The purpose of this paper is to test correlation methods for pattern recognition applications. A broad overview of the
main correlation architectures is first given. Many correlation data are compared with those obtained from standard
pattern recognition methods. We used our simulations to predict improved decisional performance from correlation
methods. More specifically, we are focused on the POF filter and composite filter family. We present an optimized
composite correlation filter, called asymmetric segmented phase-only filter (ASPOF) for mobile target recognition
applications. The main objective is to find a compromise between the number of references to be merged in the
correlation filter and the time needed for making a decision. We suggest an all-numerical implementation of a
VanderLugt (VLC) type composite filter. The aim of this all-numerical implementation is to take advantage of the
benefits of the correlation methods and make the correlator easily reconfigurable for various scenarios.
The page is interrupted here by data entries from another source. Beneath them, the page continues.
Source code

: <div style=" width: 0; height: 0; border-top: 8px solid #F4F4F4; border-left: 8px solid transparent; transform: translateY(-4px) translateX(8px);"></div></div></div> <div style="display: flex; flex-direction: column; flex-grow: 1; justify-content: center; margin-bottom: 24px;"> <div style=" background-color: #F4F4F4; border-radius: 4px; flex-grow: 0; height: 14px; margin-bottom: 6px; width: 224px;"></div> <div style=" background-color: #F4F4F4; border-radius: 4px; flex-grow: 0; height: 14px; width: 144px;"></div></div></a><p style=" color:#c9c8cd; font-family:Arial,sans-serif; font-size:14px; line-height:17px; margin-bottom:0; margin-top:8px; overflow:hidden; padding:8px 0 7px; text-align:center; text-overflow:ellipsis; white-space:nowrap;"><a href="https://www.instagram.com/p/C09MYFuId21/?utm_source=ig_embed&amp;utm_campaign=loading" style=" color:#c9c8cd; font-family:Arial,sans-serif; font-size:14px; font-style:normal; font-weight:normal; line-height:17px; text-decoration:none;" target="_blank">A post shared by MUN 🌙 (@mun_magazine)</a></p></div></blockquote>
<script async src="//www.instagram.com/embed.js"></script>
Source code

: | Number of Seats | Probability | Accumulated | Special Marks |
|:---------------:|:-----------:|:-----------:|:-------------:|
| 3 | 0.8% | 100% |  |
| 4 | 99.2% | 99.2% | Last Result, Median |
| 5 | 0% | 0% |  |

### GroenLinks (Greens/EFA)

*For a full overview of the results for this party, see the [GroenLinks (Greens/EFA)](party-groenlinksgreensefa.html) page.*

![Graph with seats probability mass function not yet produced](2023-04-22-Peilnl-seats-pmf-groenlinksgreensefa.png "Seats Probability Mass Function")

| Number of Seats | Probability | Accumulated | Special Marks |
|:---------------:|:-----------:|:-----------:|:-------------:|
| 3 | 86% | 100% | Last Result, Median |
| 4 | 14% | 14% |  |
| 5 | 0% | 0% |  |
The use of
numerical implementation of the optical Fourier transform improves the decisional performance of the correlator.
Further, it renders the correlator less sensitive to the saturation phenomenon caused by the increased number of
references used for fabricating the composite filter. Different tests are presented making use of the peak-to-correlation
energy criterion and ROC curves. These tests confirm the validity ofour technique. Elderly fall detection and underwater
mine detection are two applications which are considered for illustrating the benefits of our approach. The present work
is motivated by the need for detailed discussions of the choice of the correlation architecture for these specific
applications, pre-processing in the input plane and post processing in the output plane techniques for such analysis.